Of course, monetary policy decisions are often described as data-dependent, so as economic conditions change, FOMC projections for the appropriate path of monetary policy adjusts in response. However, as Rudebusch and Williams (2008) note, changes in forward policy guidance can confound observers and whipsaw investors. In fact, some have complained that the lower path for the funds rate this year represents an inexplicable deviation from past policy norms. A reporter described these complaints to Federal Reserve Chair Janet Yellen at the most recent FOMC press conference (Board of Governors 2016b): “Madam Chair, critics of the Federal Reserve have said that you look for any excuse not to hike, that the goalpost constantly moves.” Such critics have accused the Fed of reacting to transitory, episodic factors, such as financial market volatility, in a manner very different from past systematic Fed policy responses to underlying economic fundamentals.
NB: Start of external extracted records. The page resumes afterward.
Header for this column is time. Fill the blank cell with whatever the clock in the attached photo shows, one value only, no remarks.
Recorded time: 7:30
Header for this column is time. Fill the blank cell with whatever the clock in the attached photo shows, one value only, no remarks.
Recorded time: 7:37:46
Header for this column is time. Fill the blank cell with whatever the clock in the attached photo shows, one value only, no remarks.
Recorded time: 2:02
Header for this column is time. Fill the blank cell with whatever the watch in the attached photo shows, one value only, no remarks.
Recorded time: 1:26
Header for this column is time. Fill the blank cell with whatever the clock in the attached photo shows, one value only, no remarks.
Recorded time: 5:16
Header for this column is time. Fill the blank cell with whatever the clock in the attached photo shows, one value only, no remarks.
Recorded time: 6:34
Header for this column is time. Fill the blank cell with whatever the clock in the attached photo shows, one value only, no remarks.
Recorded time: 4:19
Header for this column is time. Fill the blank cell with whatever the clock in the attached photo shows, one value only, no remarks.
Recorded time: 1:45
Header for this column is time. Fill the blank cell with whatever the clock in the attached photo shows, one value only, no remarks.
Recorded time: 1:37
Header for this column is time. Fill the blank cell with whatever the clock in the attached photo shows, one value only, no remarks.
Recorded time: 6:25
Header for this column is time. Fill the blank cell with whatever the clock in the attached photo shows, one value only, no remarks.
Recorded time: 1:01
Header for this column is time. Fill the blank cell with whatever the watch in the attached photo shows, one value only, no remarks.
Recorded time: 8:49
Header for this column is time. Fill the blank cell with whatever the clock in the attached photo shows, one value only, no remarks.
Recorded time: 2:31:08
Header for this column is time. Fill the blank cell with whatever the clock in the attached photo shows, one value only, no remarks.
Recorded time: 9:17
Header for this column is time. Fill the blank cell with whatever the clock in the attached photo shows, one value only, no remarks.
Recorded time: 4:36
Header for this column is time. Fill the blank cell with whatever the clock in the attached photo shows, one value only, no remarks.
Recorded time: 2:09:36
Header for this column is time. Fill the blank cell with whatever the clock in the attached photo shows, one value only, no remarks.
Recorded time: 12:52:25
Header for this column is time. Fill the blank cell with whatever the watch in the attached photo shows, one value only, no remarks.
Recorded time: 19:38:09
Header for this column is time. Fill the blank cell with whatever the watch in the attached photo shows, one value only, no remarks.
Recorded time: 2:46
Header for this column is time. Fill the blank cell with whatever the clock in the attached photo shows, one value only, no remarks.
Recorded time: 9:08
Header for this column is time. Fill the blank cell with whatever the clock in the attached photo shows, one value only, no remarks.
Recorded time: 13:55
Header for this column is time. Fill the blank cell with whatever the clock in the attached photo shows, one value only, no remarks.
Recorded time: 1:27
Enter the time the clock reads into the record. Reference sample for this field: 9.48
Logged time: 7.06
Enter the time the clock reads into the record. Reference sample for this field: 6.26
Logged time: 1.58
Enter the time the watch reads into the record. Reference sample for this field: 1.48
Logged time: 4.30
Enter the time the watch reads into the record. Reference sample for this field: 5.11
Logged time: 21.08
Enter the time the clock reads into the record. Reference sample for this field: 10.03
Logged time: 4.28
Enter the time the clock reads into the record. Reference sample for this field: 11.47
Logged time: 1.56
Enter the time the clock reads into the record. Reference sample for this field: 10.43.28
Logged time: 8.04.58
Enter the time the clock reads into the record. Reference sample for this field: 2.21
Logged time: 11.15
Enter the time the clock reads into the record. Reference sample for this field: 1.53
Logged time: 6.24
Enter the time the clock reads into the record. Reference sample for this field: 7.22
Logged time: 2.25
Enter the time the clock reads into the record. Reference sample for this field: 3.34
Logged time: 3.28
This Economic Letter examines whether the recent revision to the FOMC’s projection of appropriate monetary policy in 2016 can be viewed as a reasonable course correction consistent with past FOMC behavior. We first show that the projected funds rate revision is not large relative to historical forecast errors. Next, we show that a simple interest rate rule that summarizes past Fed policy can account for this year’s revision to the funds rate projection based on recent changes to the FOMC’s assessment of economic conditions.
And the conclusion:
The downward shift to the FOMC’s 2016 funds rate projection was not large by historical standards and appears consistent with past Fed policy behavior in response to evolving economic fundamentals. Therefore, if monetary policy was correctly calibrated at the end of last year, it likely remains so, and the Fed has not fallen behind the curve this year.